Less than a week later, the House Intelligence Committee’s Republican chair, Ohio’s Mike Turner, echoed the sentiment, conceding that some of his GOP colleagues are peddling rhetoric that’s “directly coming from Russia.” Soon after, former Defense Secretary William Cohen, a longtime GOP lawmaker, said he believes many congressional Republicans are now working as “the arm of Vladimir Putin.”

If these rebukes were designed to discourage GOP officials from making the kind of public comments the Kremlin wants to hear, they don’t appear to be having their intended effect.

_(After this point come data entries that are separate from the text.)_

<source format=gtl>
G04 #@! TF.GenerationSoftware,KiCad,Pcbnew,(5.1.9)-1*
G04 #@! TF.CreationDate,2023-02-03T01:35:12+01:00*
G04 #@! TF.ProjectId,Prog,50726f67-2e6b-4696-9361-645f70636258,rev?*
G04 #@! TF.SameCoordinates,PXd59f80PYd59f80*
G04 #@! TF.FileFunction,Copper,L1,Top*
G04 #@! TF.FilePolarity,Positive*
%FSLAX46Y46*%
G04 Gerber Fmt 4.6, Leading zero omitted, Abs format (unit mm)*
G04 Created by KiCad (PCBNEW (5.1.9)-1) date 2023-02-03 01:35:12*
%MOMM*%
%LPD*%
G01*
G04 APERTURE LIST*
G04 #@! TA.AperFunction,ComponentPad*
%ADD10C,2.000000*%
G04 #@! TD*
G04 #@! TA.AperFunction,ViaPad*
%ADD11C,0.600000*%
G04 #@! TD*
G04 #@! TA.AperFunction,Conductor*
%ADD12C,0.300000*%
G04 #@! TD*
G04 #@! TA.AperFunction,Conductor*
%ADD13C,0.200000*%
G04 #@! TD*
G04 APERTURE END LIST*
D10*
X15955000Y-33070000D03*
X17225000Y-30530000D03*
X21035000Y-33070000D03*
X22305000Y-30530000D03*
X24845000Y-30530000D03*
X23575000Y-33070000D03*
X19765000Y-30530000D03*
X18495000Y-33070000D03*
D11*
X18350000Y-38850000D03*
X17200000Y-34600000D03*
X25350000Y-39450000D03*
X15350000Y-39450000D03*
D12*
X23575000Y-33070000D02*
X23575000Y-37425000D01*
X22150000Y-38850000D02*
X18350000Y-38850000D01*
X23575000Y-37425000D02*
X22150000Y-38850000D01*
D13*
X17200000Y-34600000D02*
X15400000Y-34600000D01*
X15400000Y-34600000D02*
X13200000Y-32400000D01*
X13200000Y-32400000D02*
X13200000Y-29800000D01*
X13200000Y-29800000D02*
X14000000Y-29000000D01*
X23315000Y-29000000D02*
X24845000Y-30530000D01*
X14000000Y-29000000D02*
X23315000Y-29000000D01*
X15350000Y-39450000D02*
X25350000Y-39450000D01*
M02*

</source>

On Friday, for example, Rep. Marjorie Taylor Greene appeared on Steve Bannon’s podcast and continued to peddle the same rhetoric she’s pushed since Russia invaded Ukraine more than two years ago. “Vladimir Putin has not said he wants to go march across Europe and take Europe,” the Georgia Republican said, as if the Russian autocrat is a credible source of information.

The same day, The New York Times published an op-ed from Republican Sen. J.D. Vance of Ohio — a persistent opponent of U.S. support for Ukraine, and a man who has professed his total indifference to Ukraine’s future — which argued that a Russian victory is inevitable.

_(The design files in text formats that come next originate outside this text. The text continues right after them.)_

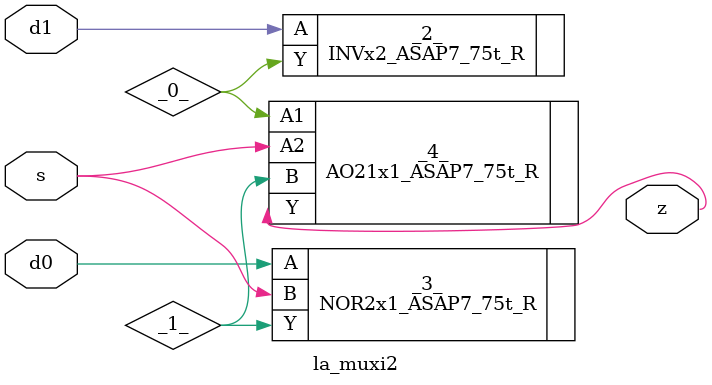
<source format=v>

/* Generated by Yosys 0.37 (git sha1 a5c7f69ed, clang 14.0.0-1ubuntu1.1 -fPIC -Os) */

module la_muxi2(d0, d1, s, z);
  wire _0_;
  wire _1_;
  input d0;
  wire d0;
  input d1;
  wire d1;
  input s;
  wire s;
  output z;
  wire z;
  INVx2_ASAP7_75t_R _2_ (
    .A(d1),
    .Y(_0_)
  );
  NOR2x1_ASAP7_75t_R _3_ (
    .A(d0),
    .B(s),
    .Y(_1_)
  );
  AO21x1_ASAP7_75t_R _4_ (
    .A1(_0_),
    .A2(s),
    .B(_1_),
    .Y(z)
  );
endmodule

</source>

President Biden wants the world to believe that the biggest obstacle facing Ukraine is Republicans and our lack of commitment to the global community. This is wrong. Ukraine’s challenge is not the G.O.P.; it’s math. Ukraine needs more soldiers than it can field, even with draconian conscription policies. And it needs more matériel than the United States can provide. This reality must inform any future Ukraine policy, from further congressional aid to the diplomatic course set by the president.

The reality is far more complex. Indeed, just hours after the Ohioan’s op-ed reached the public, Senate Intelligence Committee Chairman Mark Warner published a notable item to social media, noting just how much damage Ukraine did over the course of the first two years of the conflict to Russia’s military capabilities.

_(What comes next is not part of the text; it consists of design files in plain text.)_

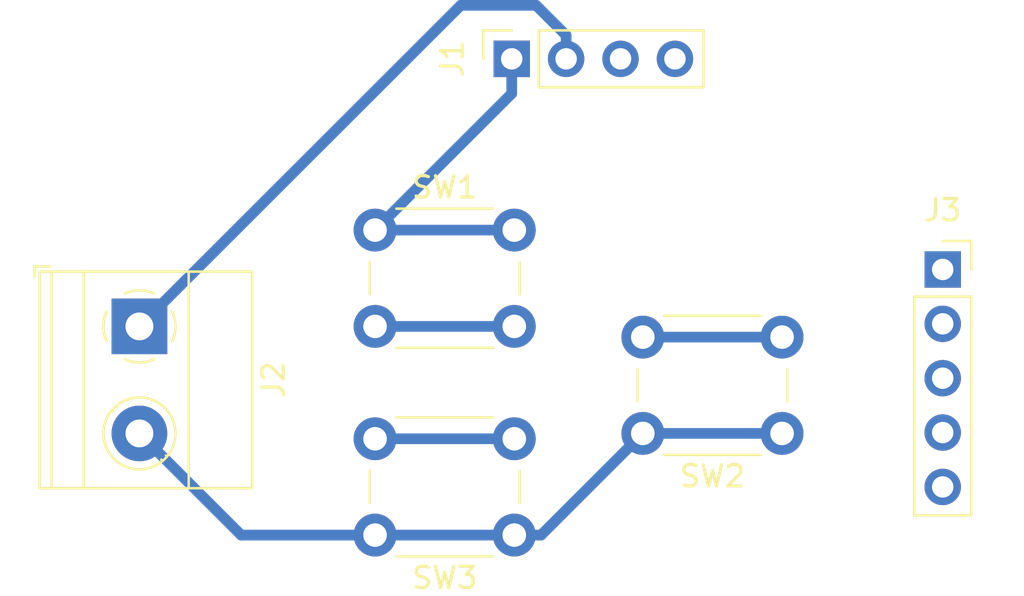
<source format=kicad_pcb>
(kicad_pcb
	(version 20240108)
	(generator "pcbnew")
	(generator_version "8.0")
	(general
		(thickness 1.6)
		(legacy_teardrops no)
	)
	(paper "A4")
	(layers
		(0 "F.Cu" signal)
		(31 "B.Cu" signal)
		(32 "B.Adhes" user "B.Adhesive")
		(33 "F.Adhes" user "F.Adhesive")
		(34 "B.Paste" user)
		(35 "F.Paste" user)
		(36 "B.SilkS" user "B.Silkscreen")
		(37 "F.SilkS" user "F.Silkscreen")
		(38 "B.Mask" user)
		(39 "F.Mask" user)
		(40 "Dwgs.User" user "User.Drawings")
		(41 "Cmts.User" user "User.Comments")
		(42 "Eco1.User" user "User.Eco1")
		(43 "Eco2.User" user "User.Eco2")
		(44 "Edge.Cuts" user)
		(45 "Margin" user)
		(46 "B.CrtYd" user "B.Courtyard")
		(47 "F.CrtYd" user "F.Courtyard")
		(48 "B.Fab" user)
		(49 "F.Fab" user)
		(50 "User.1" user)
		(51 "User.2" user)
		(52 "User.3" user)
		(53 "User.4" user)
		(54 "User.5" user)
		(55 "User.6" user)
		(56 "User.7" user)
		(57 "User.8" user)
		(58 "User.9" user)
	)
	(setup
		(pad_to_mask_clearance 0)
		(allow_soldermask_bridges_in_footprints no)
		(pcbplotparams
			(layerselection 0x00010fc_ffffffff)
			(plot_on_all_layers_selection 0x0000000_00000000)
			(disableapertmacros no)
			(usegerberextensions no)
			(usegerberattributes yes)
			(usegerberadvancedattributes yes)
			(creategerberjobfile yes)
			(dashed_line_dash_ratio 12.000000)
			(dashed_line_gap_ratio 3.000000)
			(svgprecision 4)
			(plotframeref no)
			(viasonmask no)
			(mode 1)
			(useauxorigin no)
			(hpglpennumber 1)
			(hpglpenspeed 20)
			(hpglpendiameter 15.000000)
			(pdf_front_fp_property_popups yes)
			(pdf_back_fp_property_popups yes)
			(dxfpolygonmode yes)
			(dxfimperialunits yes)
			(dxfusepcbnewfont yes)
			(psnegative no)
			(psa4output no)
			(plotreference yes)
			(plotvalue yes)
			(plotfptext yes)
			(plotinvisibletext no)
			(sketchpadsonfab no)
			(subtractmaskfromsilk no)
			(outputformat 1)
			(mirror no)
			(drillshape 1)
			(scaleselection 1)
			(outputdirectory "")
		)
	)
	(net 0 "")
	(net 1 "GND")
	(net 2 "+3V3")
	(net 3 "Net-(J1-SCK)")
	(net 4 "Net-(J1-SDA)")
	(net 5 "Net-(J3-Pin_2)")
	(net 6 "Net-(J3-Pin_3)")
	(net 7 "Net-(J3-Pin_1)")
	(footprint "Connector_PinSocket_2.54mm:PinSocket_1x04_P2.54mm_Vertical" (layer "F.Cu") (at 144.88 90 90))
	(footprint "Connector_PinSocket_2.54mm:PinSocket_1x05_P2.54mm_Vertical" (layer "F.Cu") (at 165 99.84))
	(footprint "TerminalBlock_Phoenix:TerminalBlock_Phoenix_MKDS-1,5-2_1x02_P5.00mm_Horizontal" (layer "F.Cu") (at 127.5 102.5 -90))
	(footprint "Button_Switch_THT:SW_PUSH_6mm_H4.3mm" (layer "F.Cu") (at 145 112.25 180))
	(footprint "Button_Switch_THT:SW_PUSH_6mm_H4.3mm" (layer "F.Cu") (at 157.5 107.5 180))
	(footprint "Button_Switch_THT:SW_PUSH_6mm_H4.3mm" (layer "F.Cu") (at 138.5 98))
	(segment
		(start 127.5 107.5)
		(end 132.25 112.25)
		(width 0.5)
		(layer "B.Cu")
		(net 1)
		(uuid "065dc733-ec39-4e44-bbbd-c34a54198852")
	)
	(segment
		(start 145 98)
		(end 138.5 98)
		(width 0.5)
		(layer "B.Cu")
		(net 1)
		(uuid "2190fbf6-1f9d-4cbd-acf3-e8d781aee83a")
	)
	(segment
		(start 144.88 90)
		(end 144.88 91.62)
		(width 0.5)
		(layer "B.Cu")
		(net 1)
		(uuid "2c32952d-804f-4cd3-bc52-5e450dc5bfe5")
	)
	(segment
		(start 138.5 112.25)
		(end 145 112.25)
		(width 0.5)
		(layer "B.Cu")
		(net 1)
		(uuid "3165b1ca-790b-4c47-9754-41662f3af38f")
	)
	(segment
		(start 151 107.5)
		(end 146.25 112.25)
		(width 0.5)
		(layer "B.Cu")
		(net 1)
		(uuid "5ec19293-89c6-4ac9-90dc-b9e73ed927e2")
	)
	(segment
		(start 151 107.5)
		(end 157.5 107.5)
		(width 0.5)
		(layer "B.Cu")
		(net 1)
		(uuid "9c68ee2f-fd72-451c-8b99-bde95524b78f")
	)
	(segment
		(start 146.25 112.25)
		(end 145 112.25)
		(width 0.5)
		(layer "B.Cu")
		(net 1)
		(uuid "cdf0c7b4-e520-499b-9715-ba418b21f411")
	)
	(segment
		(start 144.88 91.62)
		(end 138.5 98)
		(width 0.5)
		(layer "B.Cu")
		(net 1)
		(uuid "e9a26d59-4935-4974-9070-be60771007a2")
	)
	(segment
		(start 132.25 112.25)
		(end 138.5 112.25)
		(width 0.5)
		(layer "B.Cu")
		(net 1)
		(uuid "eeae22ce-2355-4052-8a92-c3d12c44a6a7")
	)
	(segment
		(start 147.42 88.9)
		(end 147.42 90)
		(width 0.5)
		(layer "B.Cu")
		(net 2)
		(uuid "1396e874-ec56-430b-a45f-988dbc8b7650")
	)
	(segment
		(start 146.02 87.5)
		(end 147.42 88.9)
		(width 0.5)
		(layer "B.Cu")
		(net 2)
		(uuid "258327f4-f3f3-4de9-af28-0f66e18df48c")
	)
	(segment
		(start 127.5 102.5)
		(end 142.5 87.5)
		(width 0.5)
		(layer "B.Cu")
		(net 2)
		(uuid "449f93b1-ad6a-4a71-af7b-2e169ed513d6")
	)
	(segment
		(start 142.5 87.5)
		(end 146.02 87.5)
		(width 0.5)
		(layer "B.Cu")
		(net 2)
		(uuid "977ab9bd-9042-4909-8b73-bf7f31b1da5a")
	)
	(segment
		(start 151 103)
		(end 157.5 103)
		(width 0.5)
		(layer "B.Cu")
		(net 5)
		(uuid "c77e421b-ff42-4ee0-a619-0e6d1eb5e681")
	)
	(segment
		(start 138.5 107.75)
		(end 145 107.75)
		(width 0.5)
		(layer "B.Cu")
		(net 6)
		(uuid "14061cb2-68a6-4045-a943-58f3483ffa9c")
	)
	(segment
		(start 138.5 102.5)
		(end 145 102.5)
		(width 0.5)
		(layer "B.Cu")
		(net 7)
		(uuid "b58cde87-6ee3-472c-8b85-e31543d70bb8")
	)
)

</source>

Whether the Virginia Democrat was directing his message to his GOP colleague was unclear, but the missive nevertheless countered Vance’s case for defeatism. The idea that Russia is simply too strong and dominant to lose, so the West should simply allow Putin to take part of eastern Europe by force, is belied by recent evidence.

The Senate Republican nevertheless kept going down the same path, sitting down with CNN’s Jake Tapper yesterday and arguing that the United States should encourage Ukraine to “take a defensive posture,” instead of launching counteroffensives against their Russian invaders.

It fell to the host to remind his guest, “The counteroffensive is within Ukraine, though. They’re not seeking land from Russia.”

It’s likely that officials in Moscow were pleased with Vance’s latest rhetorical push, but Americans should be far less impressed.